Text segment.
BEGIN

Details of Srebrenica Emerge as Hague Prepares for a Trial
By MARLISE SIMONS
THE HAGUE - To carry out mass murder in Bosnia, the organizers devised an elaborate ruse. They stole the blue helmets and white vehicles of United Nations peacekeepers so they could trick and capture their victims. They blocked access roads to keep away outsiders like Red Cross workers and journalists.
On July 11, 1995, as gunshots rang in the night, the Bosnian Serb military leader, Gen. Ratko Mladic, met in a local hotel with a man summoned to speak for the frightened people in the mountain town of Srebrenica. "I guarantee that all those who surrender their weapons will live," the general said. "I need a clear answer so I can decide both as a man and as a commander."
But the next morning, a five-day killing frenzy began. By the time it was over, the Bosnian Serb Army and police forces had systematically tracked down and executed close to 8,000 boys and men.
General Mladic and the Bosnian Serb political leader, Radovan Karadzic, who were indicted as the main architects of Europe's worst massacre since World War II, have evaded capture. But many men from their inner circle are now in jail.
Prosecutors at the United Nations war crimes tribunal in The Hague are preparing a joint trial of nine of the highest-ranking officers accused of playing integral roles in the Srebrenica killings. Such a large joint trial would dwarf any other proceedings the court has held.
All nine men face charges of war crimes and crimes against humanity, and five of them are accused of complicity to commit genocide.
A joint trial is possible because eight of the generals and senior officers from the Bosnian Serb Army have arrived in The Hague in recent months, their "voluntary surrender" largely a result of international pressure on the Serbian authorities. One remains at large.
Judges at the tribunal that deals with the former Yugoslavia must still approve prosecuting the men as a group, and no trial date has been set. Some lawyers who follow the court have said they fear that a joint trial could become a management nightmare, involving at least 18 defense lawyers and many prosecutors. Several defense lawyers have already objected to a joint trial.
But prosecutors argue that trying the men together would avoid much duplication, minimize hardship for victims and witnesses and ensure consistency in dealing with crimes committed during the same campaign.

END

[Stored items]
BEGIN

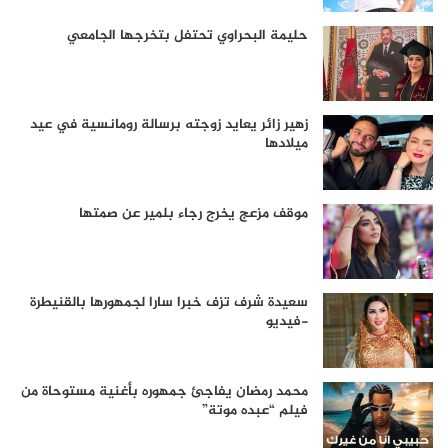
حليمة البحراوي تحتفل بتخرجها الجامعي
زهير زائر يعايد زوجته برسالة رومانسية في عيد
ميلادها
موقف مزعج يخرج رجاء بلمير عن صمتها
سعيدة شرف تزف خبرا سارا لجمهورها بالقنيطرة
-فيديو
محمد رمضان يفاجئ جمهوره بأغنية مستوحاة من
فيلم “عبده موتة”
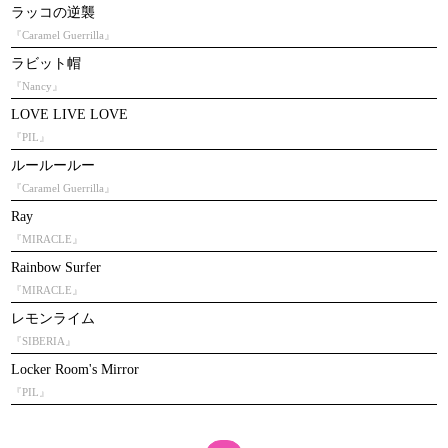
ラッコの逆襲
『Caramel Guerrilla』
ラビット帽
『Nancy』
LOVE LIVE LOVE
『PIL』
ルールールー
『Caramel Guerrilla』
Ray
『MIRACLE』
Rainbow Surfer
『MIRACLE』
レモンライム
『SIBERIA』
Locker Room's Mirror
『PIL』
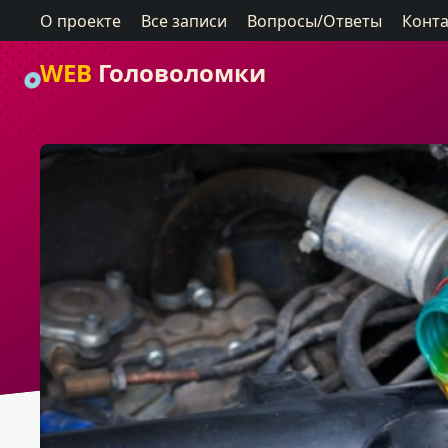
О проекте
Все записи
Вопросы/Ответы
Конт
WEB
Головоломки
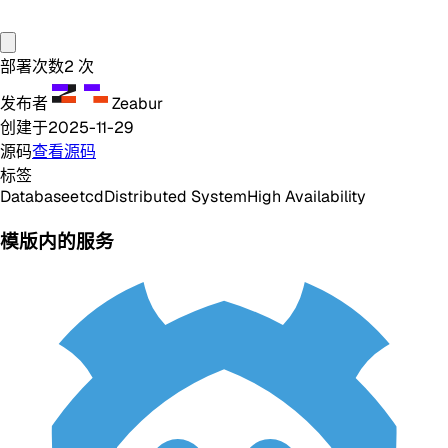
部署次数
2
次
发布者
Zeabur
创建于
2025-11-29
源码
查看源码
标签
Database
etcd
Distributed System
High Availability
模版内的服务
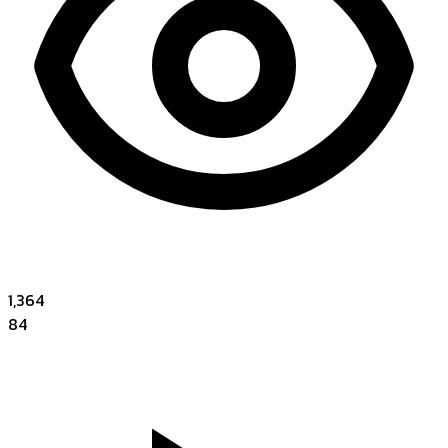
1,364
84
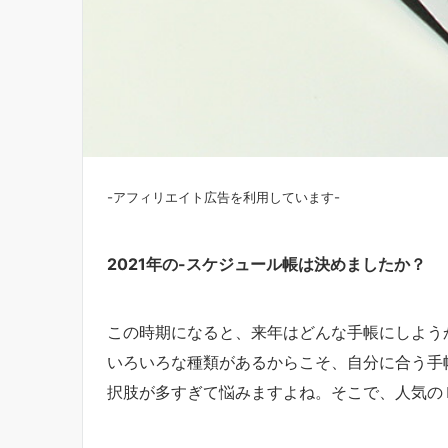
-アフィリエイト広告を利用しています-
2021年の-スケジュール帳は決めましたか？
この時期になると、来年はどんな手帳にしよう
いろいろな種類があるからこそ、自分に合う手
択肢が多すぎて悩みますよね。そこで、人気の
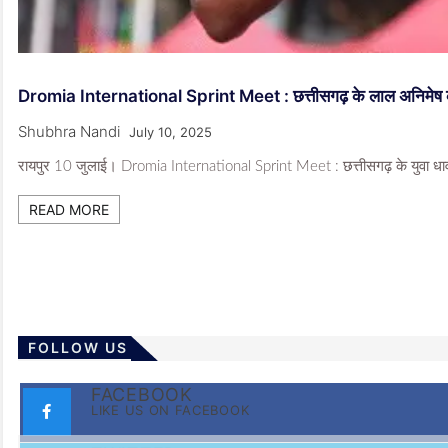
Dromia International Sprint Meet : छत्तीसगढ़ के लाल अनिमेष कुजूर 
Shubhra Nandi
July 10, 2025
रायपुर 10 जुलाई। Dromia International Sprint Meet : छत्तीसगढ़ के युवा धावक अ
READ MORE
FOLLOW US
FACEBOOK
LIKE US ON FACEBOOK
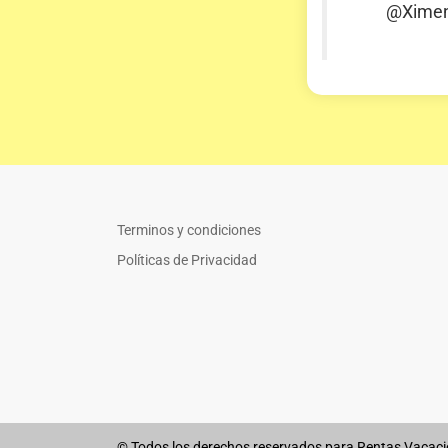
@Ximen
Terminos y condiciones
Políticas de Privacidad
© Todos los derechos reservados para Rentas Vacaci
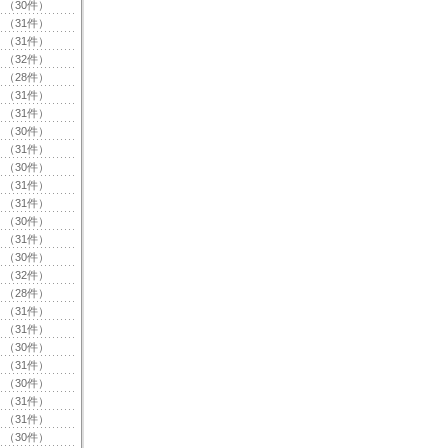
（30件）
（31件）
（31件）
（32件）
（28件）
（31件）
（31件）
（30件）
（31件）
（30件）
（31件）
（31件）
（30件）
（31件）
（30件）
（32件）
（28件）
（31件）
（31件）
（30件）
（31件）
（30件）
（31件）
（31件）
（30件）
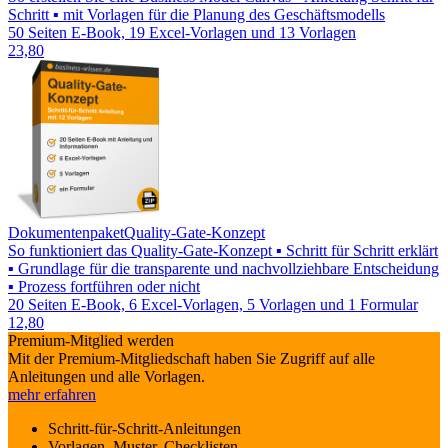
Schritt ▪ mit Vorlagen für die Planung des Geschäftsmodells
50 Seiten E-Book, 19 Excel-Vorlagen und 13 Vorlagen
23,80
Dokumentenpaket
Quality-Gate-Konzept
So funktioniert das Quality-Gate-Konzept ▪ Schritt für Schritt erklärt
▪ Grundlage für die transparente und nachvollziehbare Entscheidung
▪ Prozess fortführen oder nicht
20 Seiten E-Book, 6 Excel-Vorlagen, 5 Vorlagen und 1 Formular
12,80
Premium-Mitglied werden
Mit der Premium-Mitgliedschaft haben Sie Zugriff auf alle
Anleitungen und alle Vorlagen.
mehr erfahren
Schritt-für-Schritt-Anleitungen
Vorlagen, Muster, Checklisten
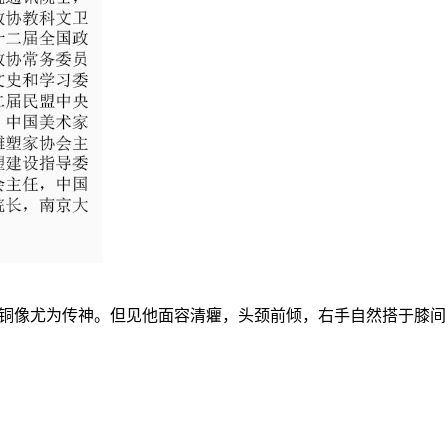
青铜像尤为传神。但见他面容清癯，头颈前倾，右手自然搭于膝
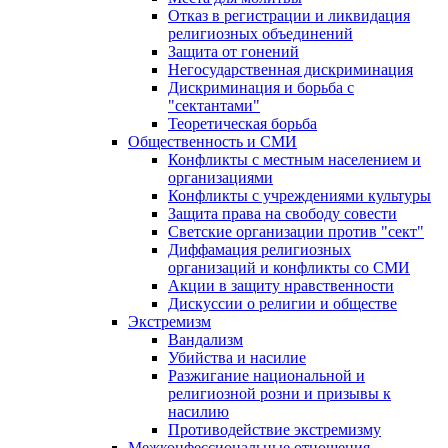
Отказ в регистрации и ликвидация
религиозных объединений
Защита от гонений
Негосударственная дискриминация
Дискриминация и борьба с
"сектантами"
Теоретическая борьба
Общественность и СМИ
Конфликты с местным населением и
организациями
Конфликты с учреждениями культуры
Защита права на свободу совести
Светские организации против "сект"
Диффамация религиозных
организаций и конфликты со СМИ
Акции в защиту нравственности
Дискуссии о религии и обществе
Экстремизм
Вандализм
Убийства и насилие
Разжигание национальной и
религиозной розни и призывы к
насилию
Противодействие экстремизму
Межконфессиональные отношения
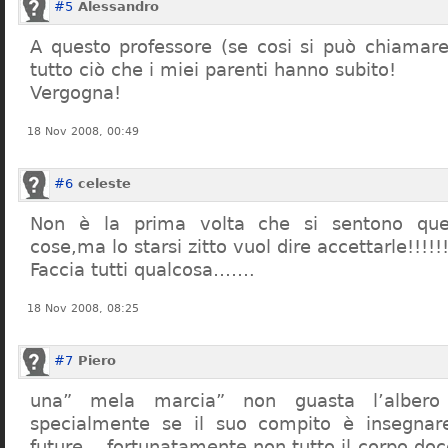
#5
Alessandro
A questo professore (se cosi si può chiamare)
tutto ciò che i miei parenti hanno subito!
Vergogna!
18 Nov 2008, 00:49
#6
celeste
Non è la prima volta che si sentono que
cose,ma lo starsi zitto vuol dire accettarle!!!!!
Faccia tutti qualcosa…….
18 Nov 2008, 08:25
#7
Piero
una” mela marcia” non guasta l’alber
specialmente se il suo compito è insegnare
future… fortunatamente non tutto il corpo doc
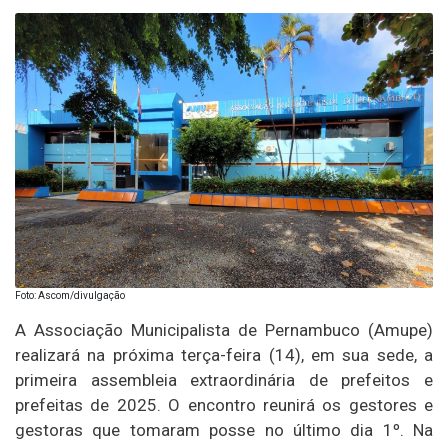
Foto: Ascom/divulgação
A Associação Municipalista de Pernambuco (Amupe)
realizará na próxima terça-feira (14), em sua sede, a
primeira assembleia extraordinária de prefeitos e
prefeitas de 2025. O encontro reunirá os gestores e
gestoras que tomaram posse no último dia 1º. Na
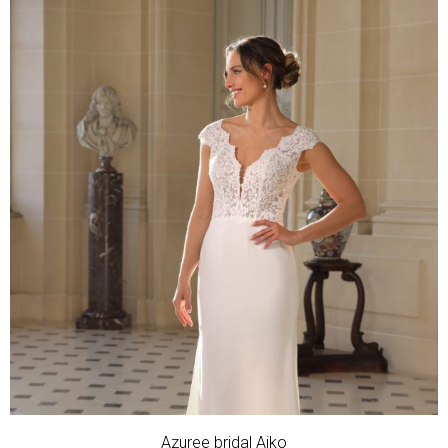
Azuree bridal Aiko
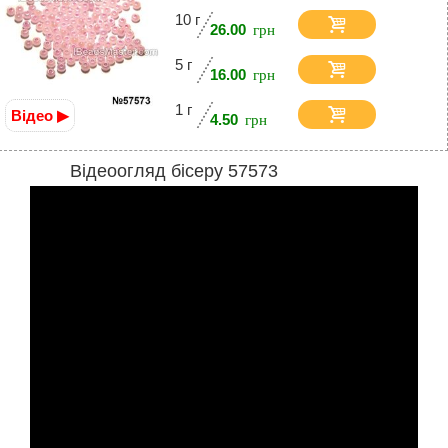
10 г
26.00
5 г
16.00
1 г
Відео ▶
4.50
Відеоогляд бісеру 57573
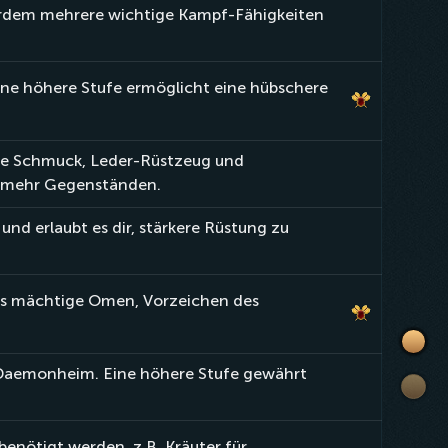
ßerdem mehrere wichtige Kampf-Fähigkeiten
ine höhere Stufe ermöglicht eine hübschere
ie Schmuck, Leder-Rüstzeug und
n mehr Gegenständen.
und erlaubt es dir, stärkere Rüstung zu
aus mächtige Omen, Vorzeichen des
Einfü
n Daemonheim. Eine höhere Stufe gewährt
Liste
der
Fertig
benötigt werden, z.B. Kräuter für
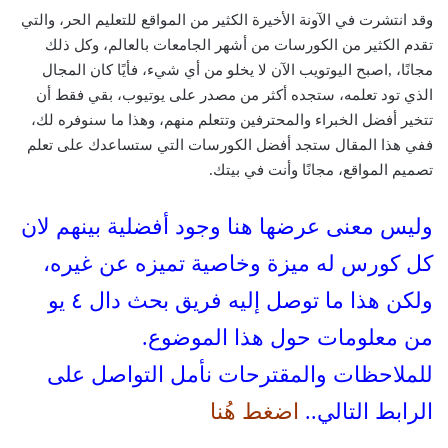
وقد انتشرت في الآونة الأخيرة الكثير من المواقع للتعليم الحر، والتي
تقدم الكثير من الكورسات من أشهر الجامعات بالعالم، وكل ذلك
مجانًا، ,اصبح اليوتويب الآن لا يخلو من أي شيء، فأيًا كان المجال
الذي تود تعلمه، ستجده أكثر من مصدر على يوتيوب، بقي فقط أن
تتخير أفضل الخبراء والمحترفين وتتعلم منهم، وهذا ما سنوفره لك،
ففي هذا المقال ستجد أفضل الكورسات التي ستساعدك على تعلم
تصميم المواقع، مجانًا وأنت في بيتك.
وليس معنى عرضها هنا وجود أفضلية بينهم لان
كل كورس له ميزة وخاصية تميزه عن غيره،
ولكن هذا ما توصل إليه فريق بحث دال ٤ يو
من معلومات حول هذا الموضوع.
للملاحظات والمقترحات نأمل التواصل على
الرابط التالي..
اضغط هُنا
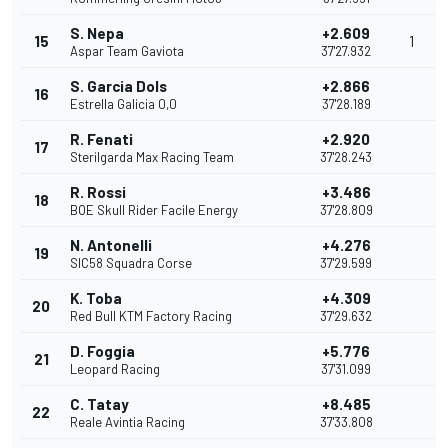
S. Nepa
+2.609
15
1
Aspar Team Gaviota
37'27.932
S. Garcia Dols
+2.866
16
Estrella Galicia 0,0
37'28.189
R. Fenati
+2.920
17
Sterilgarda Max Racing Team
37'28.243
R. Rossi
+3.486
18
BOE Skull Rider Facile Energy
37'28.809
N. Antonelli
+4.276
19
SIC58 Squadra Corse
37'29.599
K. Toba
+4.309
20
Red Bull KTM Factory Racing
37'29.632
D. Foggia
+5.776
21
Leopard Racing
37'31.099
C. Tatay
+8.485
22
Reale Avintia Racing
37'33.808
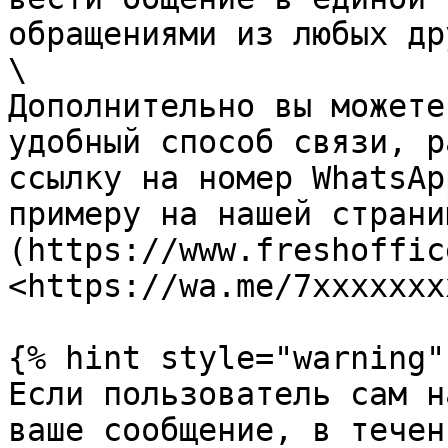
обращениями из любых др
\

Дополнительно вы можете
удобный способ связи, р
ссылку на номер WhatsAp
примеру на нашей страни
(https://www.freshoffic
<https://wa.me/7xxxxxxxx
{% hint style="warning" 
Если пользователь сам н
ваше сообщение, в течен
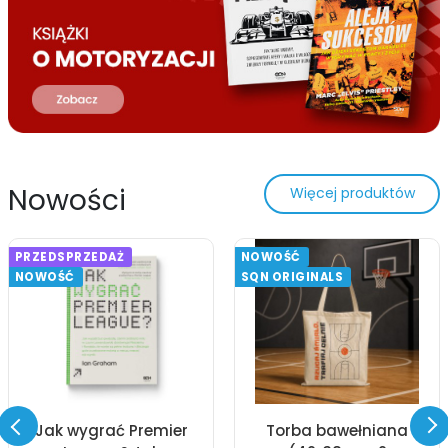
Nowości
Więcej produktów
PRZEDSPRZEDAŻ
NOWOŚĆ
NOWOŚĆ
SQN ORIGINALS
Jak wygrać Premier
Torba bawełniana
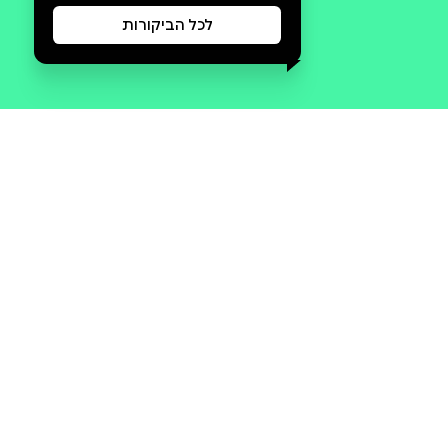
סקירה וביקורת
מה הסיפור:
מחברת הצלחות היא כלי עוצמתי
מתחום האימון האישי ומסייעת
בפיתוח חשיבה חיובית, חיזוק
הביטחון העצמי והנעת תהליכי
שינוי. זוהי מחברת יומית אשר
מלווה אותך בתיעוד הצלחותיך ,
קטנות כגדולות , כדי להזכיר לך
כמה את מסוגלת, מתקדמת,
ומתפתחת. היא נולדה מתוך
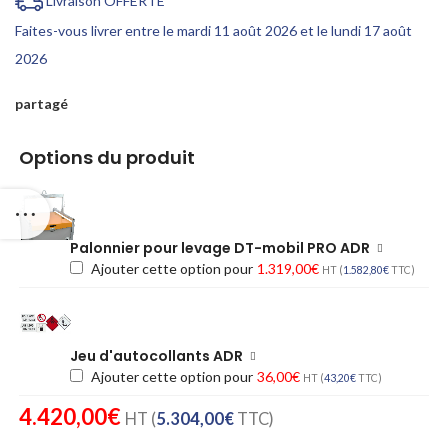
Livraison OFFERTE *
Faites-vous livrer entre le mardi 11 août 2026 et le lundi 17 août
2026
partagé
Options du produit
Palonnier pour levage DT-mobil PRO ADR
Ajouter cette option pour
1.319,00
€
HT (
1.582,80
€
TTC)
Jeu d'autocollants ADR
Ajouter cette option pour
36,00
€
HT (
43,20
€
TTC)
4.420,00
€
HT (
5.304,00
€
TTC)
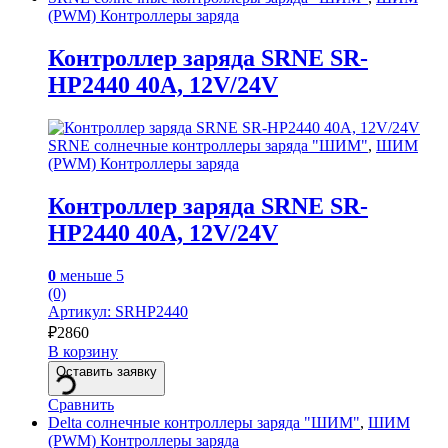
(PWM) Контроллеры заряда
Контроллер заряда SRNE SR-
HP2440 40A, 12V/24V
SRNE солнечные контроллеры заряда "ШИМ"
,
ШИМ
(PWM) Контроллеры заряда
Контроллер заряда SRNE SR-
HP2440 40A, 12V/24V
0
меньше 5
(0)
Артикул: SRHP2440
₽
2860
В корзину
Оставить заявку
Сравнить
Delta солнечные контроллеры заряда "ШИМ"
,
ШИМ
(PWM) Контроллеры заряда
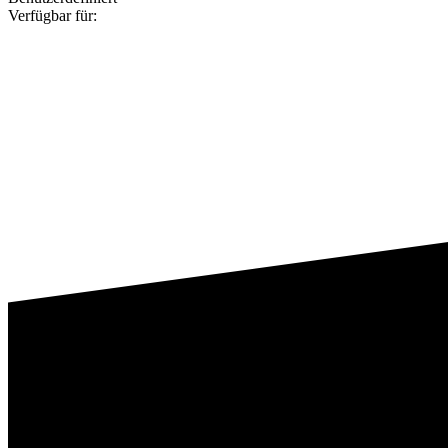
Verfügbar für:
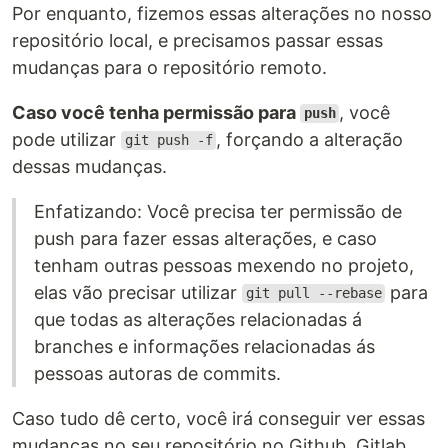
Por enquanto, fizemos essas alterações no nosso
repositório local, e precisamos passar essas
mudanças para o repositório remoto.
Caso você tenha permissão para
, você
push
pode utilizar
, forçando a alteração
git push -f
dessas mudanças.
Enfatizando: Você precisa ter permissão de
push para fazer essas alterações, e caso
tenham outras pessoas mexendo no projeto,
elas vão precisar utilizar
para
git pull --rebase
que todas as alterações relacionadas á
branches e informações relacionadas ás
pessoas autoras de commits.
Caso tudo dê certo, você irá conseguir ver essas
mudanças no seu repositório no Github, Gitlab,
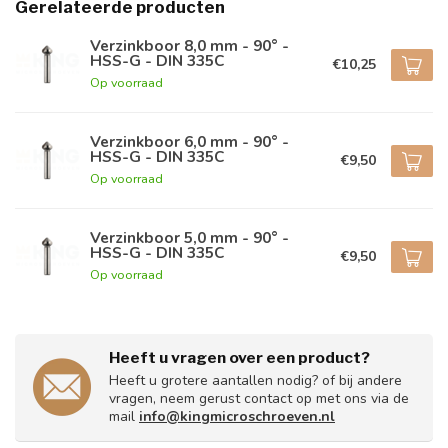
Gerelateerde producten
Verzinkboor 8,0 mm - 90° -
HSS-G - DIN 335C
€10,25
Op voorraad
Verzinkboor 6,0 mm - 90° -
HSS-G - DIN 335C
€9,50
Op voorraad
Verzinkboor 5,0 mm - 90° -
HSS-G - DIN 335C
€9,50
Op voorraad
Heeft u vragen over een product?
Heeft u grotere aantallen nodig? of bij andere
vragen, neem gerust contact op met ons via de
mail
info@kingmicroschroeven.nl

END

Job 1. In the Srebrenica article, what did the organizers of the killings steal from United Nations peacekeepers?
Job 2. Resume the Srebrenica article after its last sentence.
The stored items have nothing to do with the Srebrenica article.

Your response 1. They stole the peacekeepers' blue helmets and white vehicles.

Your response 2.
Prosecutors also say their case has been strengthened by a cache of documents that NATO troops obtained recently from the archives of one of the main military entities, the Drina Corps. The archives are said to include statements and papers signed by several of the accused.
Until now, the trials dealing with the wars of the 1990's that tore up Yugoslavia have been short on a paper trail and have had to rely heavily on witnesses' testimony.
Much of what happened at Srebrenica, which had been a United Nations protectorate, is now known. Crucial details came out during two trials of three high-ranking officers who are now serving long sentences. Another three men - two senior officers and a soldier in a firing squad - pleaded guilty and provided lengthy testimony.
The picture painted during those many hours in court shows that the capture and killing of the men and boys of Srebrenica were coordinated by the military security and intelligence branch of the Bosnian Serb Army and militarized police. The forces were supplied and paid by a special department of the Serbian government in Belgrade, whose president was Slobodan Milosevic. His war crimes trial here is now in its fourth year.
The killing at Srebrenica began soon after General Mladic's troops had overwhelmed the 300 United Nations peacekeepers protecting about 40,000 people who had sought refuge in the town or already lived there.
The Bosnian Serb troops immediately separated more than 1,000 unarmed Bosnian Muslim men and boys from the families that had fled to the town. Several thousand others, former fighters as well as civilians, were ambushed as they tried to escape though the woods. Others unknowingly surrendered to Serbs disguised as United Nations peacekeepers, witnesses have testified.
The captives were executed at various places in the area, at a warehouse, on a farm, near a dam, on the banks of a river. Many bodies were later found in mass graves with their hands tied behind their backs. The Red Cross list of the missing has close to 8,000 names.
"It was a huge logistical undertaking, moving prisoners, then moving bodies and to do all of this out of sight of the U.N. and the press," said a prosecutor who has long worked on the case. Under tribunal rules, only official spokesmen, not prosecutors, can speak for publication.
If the group trial goes forward, the accused will include those thought to be "the real hands-on guys, the guys on the ground that made all this possible," the prosecutor said. Among them are Ljubomir Borovcanin, a police commander charged with capturing and killing fleeing men. In court, prosecutors have shown a photograph of him during the operation, wearing a United Nations helmet.
Two of the other defendants from General Mladic's inner circle are Col. Ljubisa Beara, the security and intelligence chief of the army's main staff, and one of his deputies, Lt. Col. Vujadin Popovic. Their indictment says they supervised the deportation of women and children and saw to it that men and teenage boys were rounded up, put in temporary holding facilities and taken to the killing fields.
A radio intercept from July 15, during the killing, seems to record the rate of progress. On the tape, played in court during an earlier trial, a man identifying himself as Colonel Beara reports to his boss and asks for assistance, because "I have 3,500 parcels to distribute," a reference, prosecutors say, to captives and bodies to be disposed of.
On the afternoon of July 17, on another radio intercept played in court, Colonel Popovic calls his boss, Gen. Radislav Krstic, from a farm where, on that day, in a span of five hours, an estimated 1,200 captives were executed.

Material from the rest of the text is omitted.